# WHAT YOU ARE ASKED TO DO
Retype the data below, every word of it, exactly.

# INPUT MATERIAL
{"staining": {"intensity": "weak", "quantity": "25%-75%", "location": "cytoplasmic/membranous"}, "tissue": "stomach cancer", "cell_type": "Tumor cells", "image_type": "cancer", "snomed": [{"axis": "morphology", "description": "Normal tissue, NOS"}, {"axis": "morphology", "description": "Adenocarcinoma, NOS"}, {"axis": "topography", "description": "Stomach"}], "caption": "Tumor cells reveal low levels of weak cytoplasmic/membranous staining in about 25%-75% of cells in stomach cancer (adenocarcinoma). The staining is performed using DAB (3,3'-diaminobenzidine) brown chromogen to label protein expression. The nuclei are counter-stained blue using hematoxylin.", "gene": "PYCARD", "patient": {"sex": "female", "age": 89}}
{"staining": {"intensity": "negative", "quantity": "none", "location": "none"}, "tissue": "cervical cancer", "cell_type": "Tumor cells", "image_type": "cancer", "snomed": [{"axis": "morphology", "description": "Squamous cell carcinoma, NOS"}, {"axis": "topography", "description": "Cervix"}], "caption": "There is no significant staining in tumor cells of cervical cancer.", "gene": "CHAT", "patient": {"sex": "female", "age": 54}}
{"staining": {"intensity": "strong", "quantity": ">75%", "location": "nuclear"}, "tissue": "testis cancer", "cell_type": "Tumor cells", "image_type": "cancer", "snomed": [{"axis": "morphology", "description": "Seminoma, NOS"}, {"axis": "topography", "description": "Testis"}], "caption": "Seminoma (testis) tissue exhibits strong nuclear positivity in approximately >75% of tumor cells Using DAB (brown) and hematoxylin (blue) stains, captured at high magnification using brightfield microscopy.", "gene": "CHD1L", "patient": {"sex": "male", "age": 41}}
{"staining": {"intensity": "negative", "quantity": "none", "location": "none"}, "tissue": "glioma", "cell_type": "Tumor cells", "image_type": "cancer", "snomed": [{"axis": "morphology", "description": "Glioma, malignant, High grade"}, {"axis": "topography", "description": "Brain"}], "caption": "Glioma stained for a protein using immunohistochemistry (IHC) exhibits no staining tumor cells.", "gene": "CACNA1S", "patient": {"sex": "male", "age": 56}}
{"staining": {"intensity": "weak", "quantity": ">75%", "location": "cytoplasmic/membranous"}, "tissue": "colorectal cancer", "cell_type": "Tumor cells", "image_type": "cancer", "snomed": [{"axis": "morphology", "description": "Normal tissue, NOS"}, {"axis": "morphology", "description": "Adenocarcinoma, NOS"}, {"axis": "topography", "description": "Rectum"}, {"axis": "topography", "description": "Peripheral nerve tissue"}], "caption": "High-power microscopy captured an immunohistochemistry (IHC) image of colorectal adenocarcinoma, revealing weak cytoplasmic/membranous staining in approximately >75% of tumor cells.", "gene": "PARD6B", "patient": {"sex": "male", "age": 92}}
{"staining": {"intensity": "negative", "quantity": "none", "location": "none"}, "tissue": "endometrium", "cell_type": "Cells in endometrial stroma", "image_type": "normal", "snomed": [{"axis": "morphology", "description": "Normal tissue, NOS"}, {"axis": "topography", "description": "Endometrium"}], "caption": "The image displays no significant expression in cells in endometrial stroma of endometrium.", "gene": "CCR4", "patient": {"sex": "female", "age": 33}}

# ANSWER FOR THE TASK
{"staining": {"intensity": "weak", "quantity": "25%-75%", "location": "cytoplasmic/membranous"}, "tissue": "stomach cancer", "cell_type": "Tumor cells", "image_type": "cancer", "snomed": [{"axis": "morphology", "description": "Normal tissue, NOS"}, {"axis": "morphology", "description": "Adenocarcinoma, NOS"}, {"axis": "topography", "description": "Stomach"}], "caption": "Tumor cells reveal low levels of weak cytoplasmic/membranous staining in about 25%-75% of cells in stomach cancer (adenocarcinoma). The staining is performed using DAB (3,3'-diaminobenzidine) brown chromogen to label protein expression. The nuclei are counter-stained blue using hematoxylin.", "gene": "PYCARD", "patient": {"sex": "female", "age": 89}}
{"staining": {"intensity": "negative", "quantity": "none", "location": "none"}, "tissue": "cervical cancer", "cell_type": "Tumor cells", "image_type": "cancer", "snomed": [{"axis": "morphology", "description": "Squamous cell carcinoma, NOS"}, {"axis": "topography", "description": "Cervix"}], "caption": "There is no significant staining in tumor cells of cervical cancer.", "gene": "CHAT", "patient": {"sex": "female", "age": 54}}
{"staining": {"intensity": "strong", "quantity": ">75%", "location": "nuclear"}, "tissue": "testis cancer", "cell_type": "Tumor cells", "image_type": "cancer", "snomed": [{"axis": "morphology", "description": "Seminoma, NOS"}, {"axis": "topography", "description": "Testis"}], "caption": "Seminoma (testis) tissue exhibits strong nuclear positivity in approximately >75% of tumor cells Using DAB (brown) and hematoxylin (blue) stains, captured at high magnification using brightfield microscopy.", "gene": "CHD1L", "patient": {"sex": "male", "age": 41}}
{"staining": {"intensity": "negative", "quantity": "none", "location": "none"}, "tissue": "glioma", "cell_type": "Tumor cells", "image_type": "cancer", "snomed": [{"axis": "morphology", "description": "Glioma, malignant, High grade"}, {"axis": "topography", "description": "Brain"}], "caption": "Glioma stained for a protein using immunohistochemistry (IHC) exhibits no staining tumor cells.", "gene": "CACNA1S", "patient": {"sex": "male", "age": 56}}
{"staining": {"intensity": "weak", "quantity": ">75%", "location": "cytoplasmic/membranous"}, "tissue": "colorectal cancer", "cell_type": "Tumor cells", "image_type": "cancer", "snomed": [{"axis": "morphology", "description": "Normal tissue, NOS"}, {"axis": "morphology", "description": "Adenocarcinoma, NOS"}, {"axis": "topography", "description": "Rectum"}, {"axis": "topography", "description": "Peripheral nerve tissue"}], "caption": "High-power microscopy captured an immunohistochemistry (IHC) image of colorectal adenocarcinoma, revealing weak cytoplasmic/membranous staining in approximately >75% of tumor cells.", "gene": "PARD6B", "patient": {"sex": "male", "age": 92}}
{"staining": {"intensity": "negative", "quantity": "none", "location": "none"}, "tissue": "endometrium", "cell_type": "Cells in endometrial stroma", "image_type": "normal", "snomed": [{"axis": "morphology", "description": "Normal tissue, NOS"}, {"axis": "topography", "description": "Endometrium"}], "caption": "The image displays no significant expression in cells in endometrial stroma of endometrium.", "gene": "CCR4", "patient": {"sex": "female", "age": 33}}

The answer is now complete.